Bears in no hurry to go

Rubber bullets not deterring 3 young bruins

Posted: Friday, July 18, 2003

Dan Bigley, the 25-year-old man mauled by a brown bear Tues-day at the Russian River remained in critical condition at Providence Alaska Medical Center on Thurs-day, while biologists and land managers scrambled to prevent future encounters between humans and bears.

Several bears were again spotted prowling the area where the Russian and Kenai rivers converge Thursday, oblivious to new rules designed to keep them from meeting up with people.

Fishing has been closed between the hours of 11 p.m. and 6 a.m. on the Russian, through its confluence with the Kenai River downstream to the powerline crossing. The popular Russian River trail along the Chugach National Forest side of the Russian also has been shut down by the U.S. Forest Service during the same hours fishing is restricted. Still, according to biologists on the scene, bears are very much a concern in the area.

Fish and Game area management biologist Jeff Selinger said he spent Thursday morning attempting to again separate humans from bears.

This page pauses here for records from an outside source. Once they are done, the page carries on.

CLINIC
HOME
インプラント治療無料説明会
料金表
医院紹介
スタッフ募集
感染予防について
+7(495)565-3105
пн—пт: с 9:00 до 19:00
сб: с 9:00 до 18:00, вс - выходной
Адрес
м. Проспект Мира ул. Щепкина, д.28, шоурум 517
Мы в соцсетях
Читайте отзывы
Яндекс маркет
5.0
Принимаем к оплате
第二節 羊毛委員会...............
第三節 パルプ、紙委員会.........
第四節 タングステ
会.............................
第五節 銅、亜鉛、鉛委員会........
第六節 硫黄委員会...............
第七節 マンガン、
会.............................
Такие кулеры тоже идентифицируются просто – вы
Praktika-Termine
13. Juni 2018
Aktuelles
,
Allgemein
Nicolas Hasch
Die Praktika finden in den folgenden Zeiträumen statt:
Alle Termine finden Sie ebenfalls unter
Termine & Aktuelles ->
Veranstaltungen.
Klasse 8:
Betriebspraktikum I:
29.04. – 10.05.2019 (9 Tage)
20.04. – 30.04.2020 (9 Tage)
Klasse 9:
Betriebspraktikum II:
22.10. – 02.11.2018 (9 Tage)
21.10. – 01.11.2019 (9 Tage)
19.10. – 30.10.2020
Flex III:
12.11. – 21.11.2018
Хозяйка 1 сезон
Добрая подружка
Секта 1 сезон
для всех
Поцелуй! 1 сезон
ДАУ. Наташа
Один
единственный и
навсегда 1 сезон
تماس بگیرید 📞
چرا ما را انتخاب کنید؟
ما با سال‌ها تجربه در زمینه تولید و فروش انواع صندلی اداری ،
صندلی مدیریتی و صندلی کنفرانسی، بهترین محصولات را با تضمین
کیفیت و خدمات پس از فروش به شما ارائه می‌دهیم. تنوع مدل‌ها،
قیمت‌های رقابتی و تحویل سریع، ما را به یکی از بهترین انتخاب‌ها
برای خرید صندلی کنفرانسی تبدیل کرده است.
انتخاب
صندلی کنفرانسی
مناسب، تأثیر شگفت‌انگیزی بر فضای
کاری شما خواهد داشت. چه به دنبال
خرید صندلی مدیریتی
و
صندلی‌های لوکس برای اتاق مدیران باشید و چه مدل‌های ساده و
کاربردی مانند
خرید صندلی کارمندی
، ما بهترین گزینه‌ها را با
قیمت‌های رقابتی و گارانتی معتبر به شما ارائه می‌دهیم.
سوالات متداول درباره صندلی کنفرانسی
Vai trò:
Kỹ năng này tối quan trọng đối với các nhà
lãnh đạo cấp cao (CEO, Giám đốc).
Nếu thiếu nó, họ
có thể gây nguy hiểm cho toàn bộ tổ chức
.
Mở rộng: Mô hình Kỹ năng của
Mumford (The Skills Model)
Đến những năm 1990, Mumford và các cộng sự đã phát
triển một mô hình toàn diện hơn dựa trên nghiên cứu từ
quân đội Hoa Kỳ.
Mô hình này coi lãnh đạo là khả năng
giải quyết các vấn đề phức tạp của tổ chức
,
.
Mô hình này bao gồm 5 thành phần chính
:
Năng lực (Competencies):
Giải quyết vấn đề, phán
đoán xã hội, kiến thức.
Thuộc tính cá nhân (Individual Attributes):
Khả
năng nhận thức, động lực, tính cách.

"It wasn't a good situation," he said.

Officials fired rubber bullets at three juvenile bears hanging out near the confluence with their mother Thursday in an effort to scare the bears off. However, the bears were persistent in circling back into the area, attracted by the smell of rotting early-run fish.

"They're doing what cubs will do," Selinger said. "Getting into trouble."

Selinger said he had to move some anglers out of the confluence area at one point when the cubs became separated from the sow, who was reported to be showing a reluctance to go too close to humans. There were no reports of any bears charging or mauling people.

The good news from Fish and Game's perspective is that a large run of late-run sockeye salmon has begun to move from Cook Inlet into the Kenai River and its tributaries. Selinger said he hopes that as those fish arrive upstream during the next few days, either the bears will find other fishing holes away from the Russian or grow weary of the constant harassment.

Officials with Fish and Game and the Forest Service did say humans were cooperating Thurs-day, and generally complying with the new regulations. Selinger said he wasn't aware of any violations being issued for any infractions of the rules, though he noted that a few anglers had complained about being forced to abandon their favorite holes by the hungry bears.